*Alıştırma Yönergesi*.
Aşağıdaki, "Gel, ne olursan ol" sözünün gerçekte kime ait olduğunu anlatan yazıyı kaldığı yerden sürdürün.

*Verilen Metin*.
Okuyucularımız

11 Ocak 2014 Cumartesi

Ne Olursan Ol Dön Gel

    "Gel.. Gel ne olursan ol, yine gel! İster kâfir, ister mecûsi, ister puta tapan ol, yine gel! Bizim dergâhımız ümitsizlik dergâhı değildir. Yüz kere tövbeni bozmuş olsan da yine gel!"
Bu özlü söz kime ait diye sorsam, eminim bir çoğunuz Mevlânâ'nın diyecektir. İtiraf etmem gerekirse ben de yanlış bilenlerdendim. Ta ki, bir gece takvim kağıtlarını kurcalarken bulduğum bir yazı sayesinde doğruyu yanlışı öğrenene kadar.

   Bu mısraların esâs sahibi ise Mevlânâ'dan seneler önce 947 yılında Horasan Bölgesi'nde doğmuş, büyük velilerden biri olan asıl adı Ahmet, lakabı Fadlullahtır. Bu söz de Ebu Sâid adı ile dönemin en meşhur âlimlerinden sayılan Ebu Sâid Ebu'l Hayr'a aittir. Ezber bozduran bu savım dönemimizin en bilindik isimleri arasında konuşulmuş, tartışılmıştır. Prof. Dr. İlber Ortaylı: ' Ne münâsebet Mevlânâ'nın hiçbir kitabında bu dizeler bulunmaz. Bu şiir Mevlânâ'ya isnâd edilmiştir. İntihal suçlaması mesnetsizdir. ' demiştir.

*Kaynak Alıntısı*.

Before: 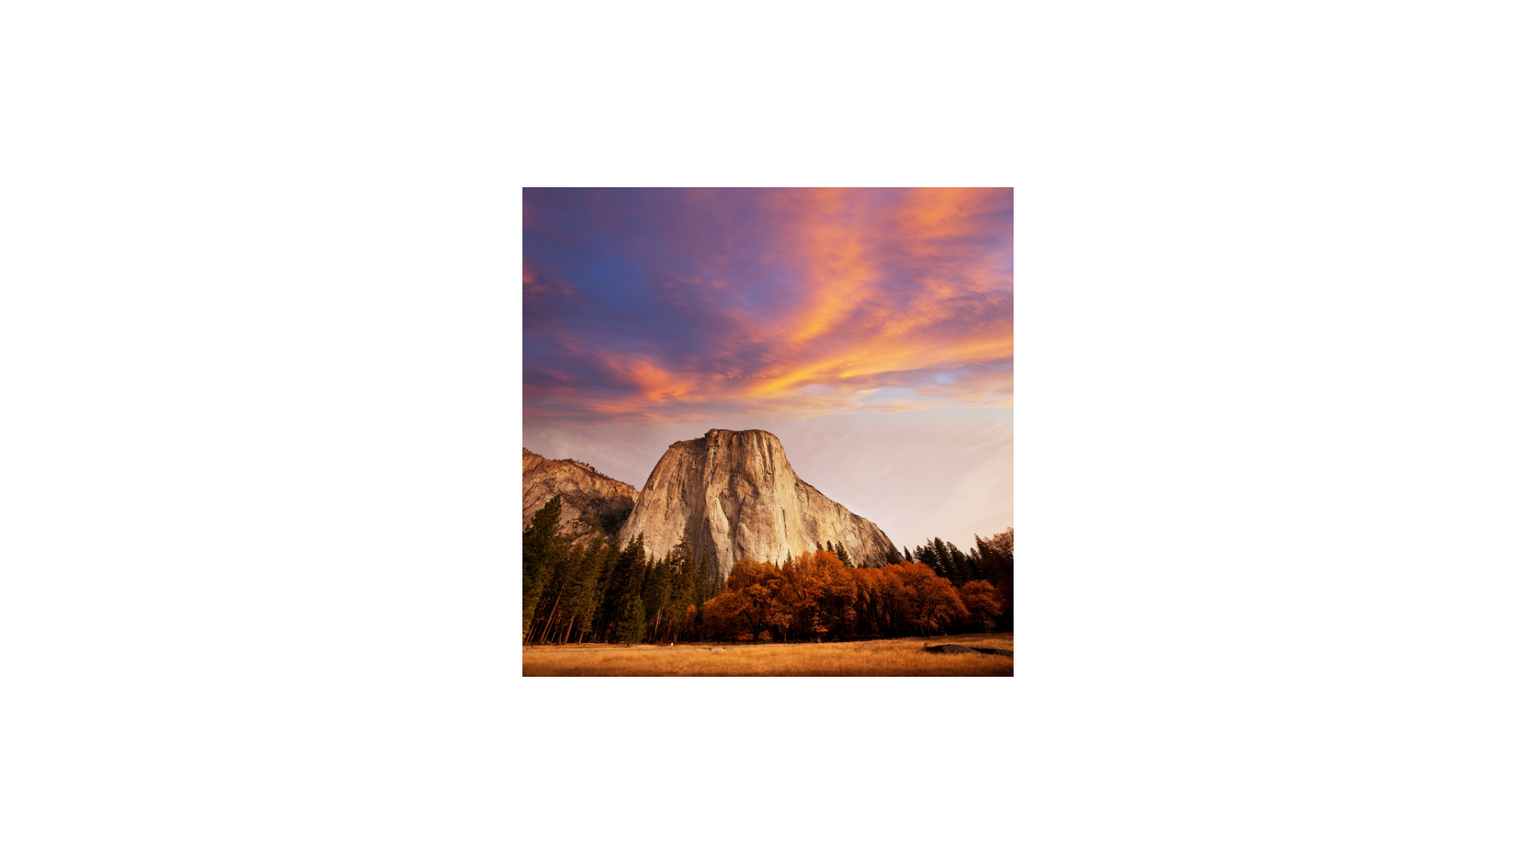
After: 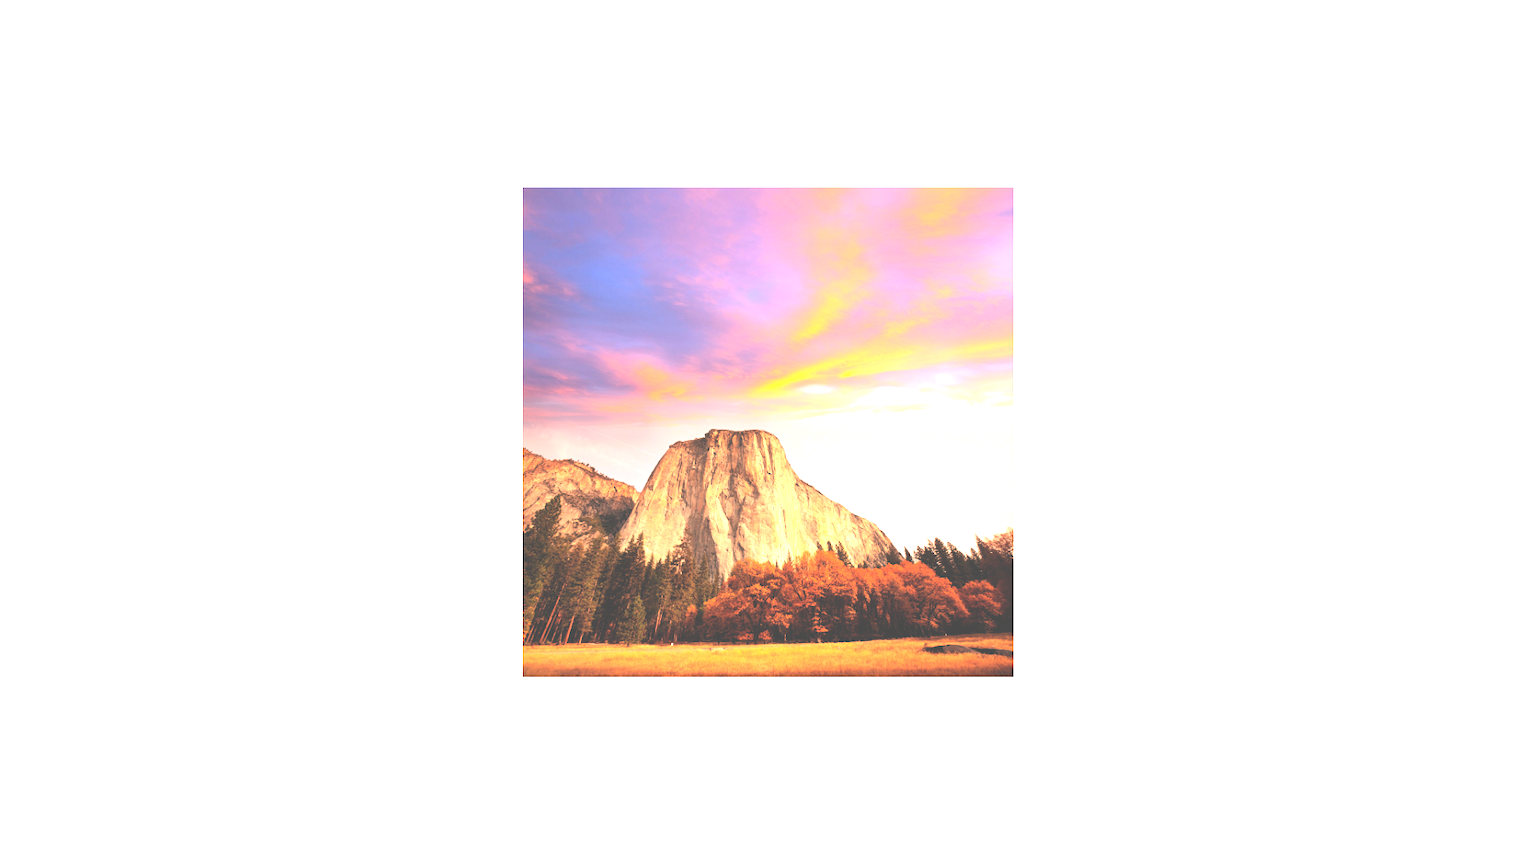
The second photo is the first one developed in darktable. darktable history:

*Görev Sonucu*.
    Mevlânâ Celâleddin'nin beyitlerinin yer aldığı farklı bir nüsha olan Divan-ı Kebir'de bu dizeler alıntılanmıştır. Bahsi geçen şiir Farsça bir şiirdir. Sûfilerin tümüne atfedilen bir nevi rubâidir. Bu şiir aslında, ' Ne olursan ol yine gel ' şeklinde değil de , ' Ne olursan ol dön gel ' diyerek başlamaktadır. Şiir içerik itibariyle Mevlânâ felsefesine aykırı olmadığı için bu yanlışlık günümüze kadar gelmiş' Mevlânâ ile özleştirmek istenmiştir.
    Edebiyatımızda önemli bir yere sahip olan yazarlarımızdan, İskender Pala'ya göre ise: " Bu sadece Mevlânâ Celâleddin Rûmi'nin başına gelmemiş, Yunus Emre'ye de ait olmayan pek çok şiir ona isnâd edilir. Tüm güzel sözler en ihtişamlı olana dayanır. Döneminin de Mevlânâ'nın eserleri en önemli ve güzel eserlerdir. Dolayısıyla halkın arasında bilinen, beğenilen beyit ve dizeler Mevlânâ'ya izâfe edildi. Sözü edilen dizelerin hiçbirisi Mesnevi'de, Mevlânâ'nın kitaplarında yer almamıştır." açıklamasını yapmıştır.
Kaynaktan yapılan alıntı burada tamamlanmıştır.